Dear Santo Niño Street

But what once felt like a mile-long river to my short, 7-year-old legs is now just another crack in the sidewalk to step over.

By Jade Sayson

In 1985 you were home to my mother. A little over a decade ago, I had the privilege of visiting you for the first time. 

When I first met you all I knew was to save every piso I could get my hands on and hide them in my pocket. That way, I could splurge it all on strawberry marshmallows at the “tindahan” on the other side of the road.

Your drainage canals were my worst fear. It’s not your fault the Philippines doesn’t have the best sewage system, but that didn’t stop me from wondering what would happen if my Hello Kitty necklace got swallowed by your murky waters. How deep would it go?
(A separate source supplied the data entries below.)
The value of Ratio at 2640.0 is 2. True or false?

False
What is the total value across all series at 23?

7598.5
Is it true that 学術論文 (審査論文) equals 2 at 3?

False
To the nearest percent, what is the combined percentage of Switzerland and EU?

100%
Would I ever see it again?

But what once felt like a mile-long river to my short, 7-year-old legs is now just another crack in the sidewalk to step over.

My second fear was the ghost in Tito Renee’s house, the second floor abandoned ever since Tita Lolit went abroad. Maisey and I would play with Jim and Jared despite the rumors, being extra careful to avoid the dark corners. 
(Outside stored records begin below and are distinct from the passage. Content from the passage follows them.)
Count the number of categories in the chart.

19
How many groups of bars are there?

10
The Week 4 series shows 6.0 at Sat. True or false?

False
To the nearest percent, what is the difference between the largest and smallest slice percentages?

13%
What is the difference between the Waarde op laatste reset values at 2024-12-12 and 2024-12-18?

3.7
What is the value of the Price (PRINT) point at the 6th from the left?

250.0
To this day, no one dares to go upstairs, but my aunt says everything was left exactly as it was—dresser drawers open, beds unmade in a rush to make it to the airport the morning of the flight.

Mom never let me go past the tindahan by myself because she’d say “we’re in a different country.” It’s funny how one can be afraid of a place that was once so familiar.

I’ll never forget the first time I rode one of your tricycles. I’d convinced myself this was the fastest I’d ever moved and found amusement in the fact that I was so close to the ground. The streets were so narrow it was easy to make eye contact with someone walking by. I passed a group of girls my age in matching uniforms. I wanted to be their friend.

They say this street is sacred and has been left unscathed by every earthquake in Laguna. Not San Vicente or Rizal Street, but Sto. Niño only.